[Items listed in a dataset]
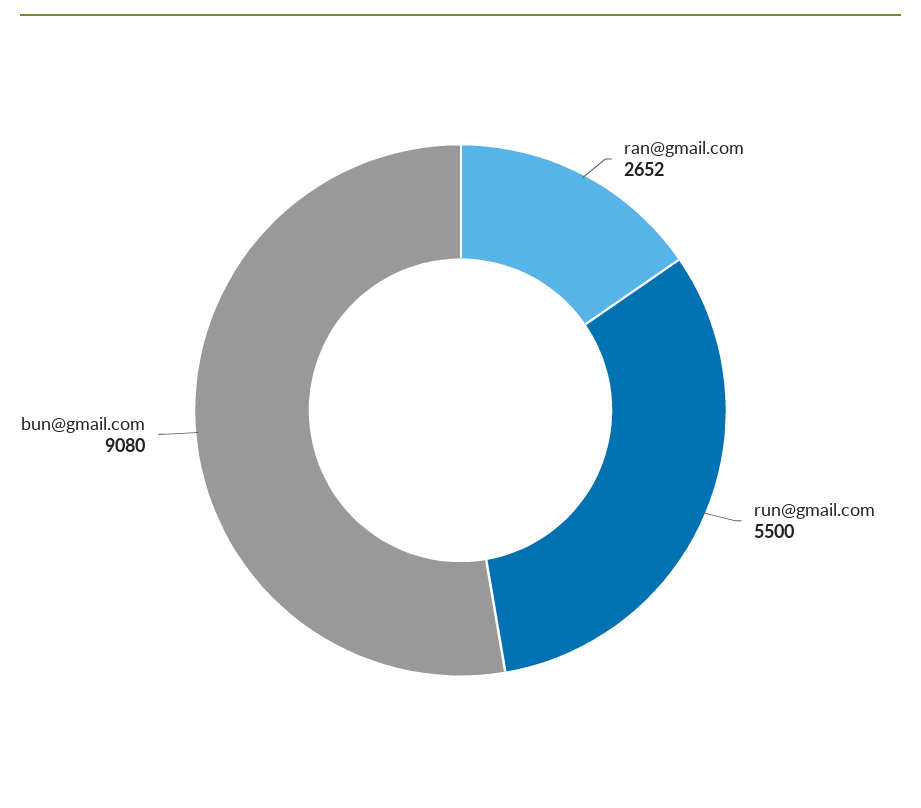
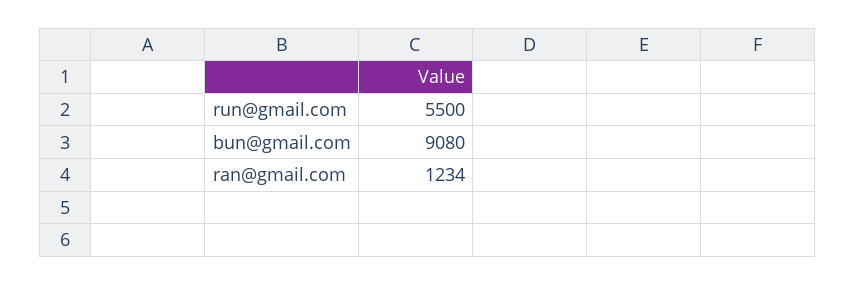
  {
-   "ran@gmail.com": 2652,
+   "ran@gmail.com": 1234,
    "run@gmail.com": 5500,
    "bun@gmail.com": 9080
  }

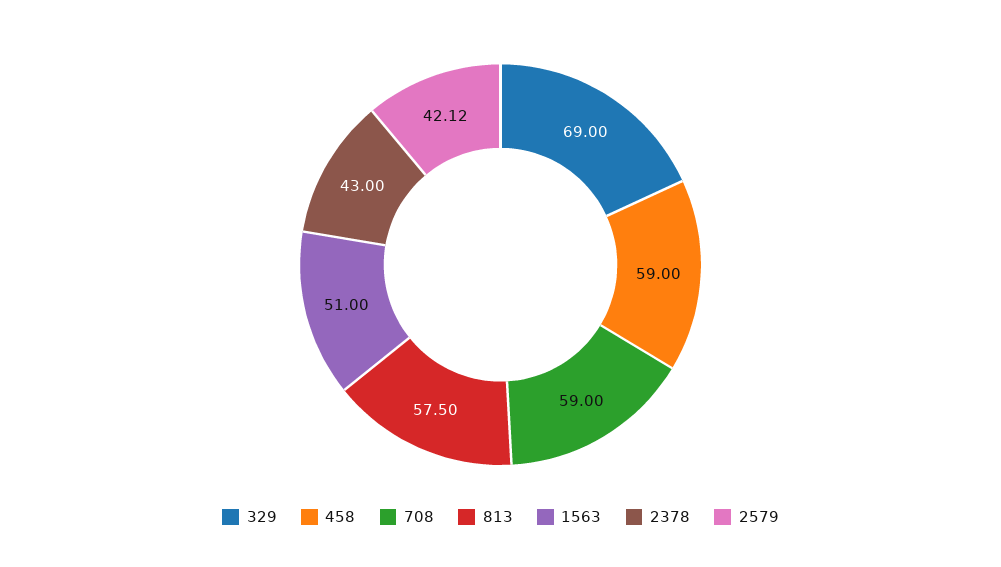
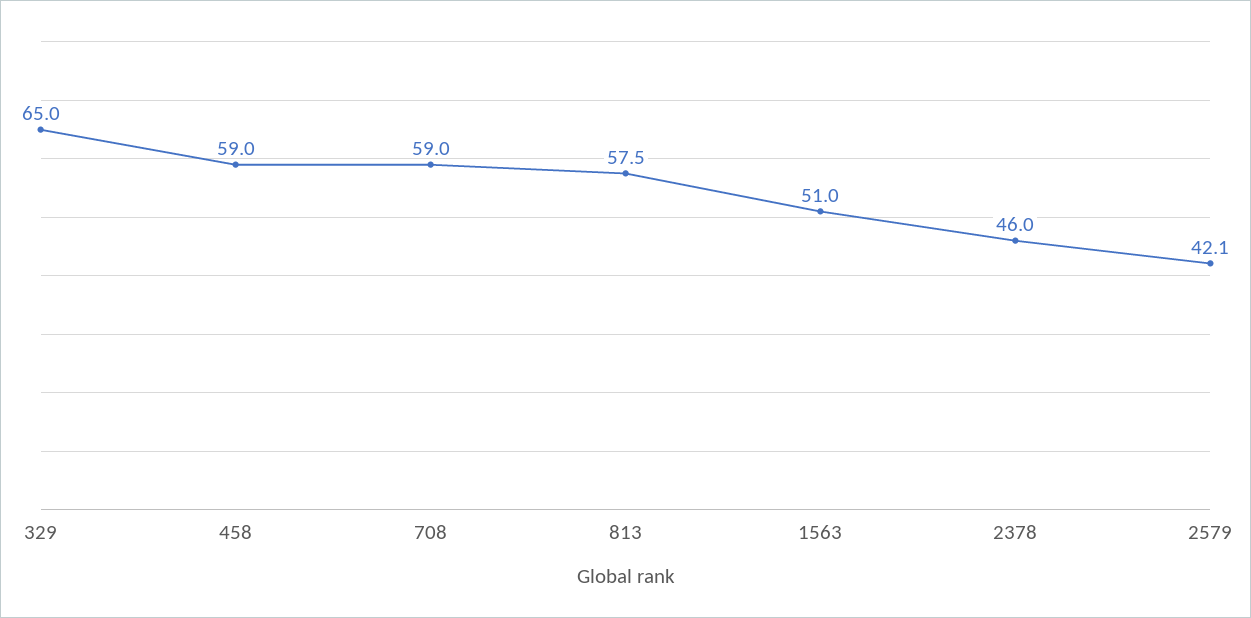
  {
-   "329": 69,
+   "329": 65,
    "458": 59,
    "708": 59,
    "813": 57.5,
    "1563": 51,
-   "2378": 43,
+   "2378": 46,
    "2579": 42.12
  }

**Aim of the exercise**
Line by line, write out the records above exactly, skipping the pictures.

**Output below**
  {
-   "ran@gmail.com": 2652,
+   "ran@gmail.com": 1234,
    "run@gmail.com": 5500,
    "bun@gmail.com": 9080
  }

  {
-   "329": 69,
+   "329": 65,
    "458": 59,
    "708": 59,
    "813": 57.5,
    "1563": 51,
-   "2378": 43,
+   "2378": 46,
    "2579": 42.12
  }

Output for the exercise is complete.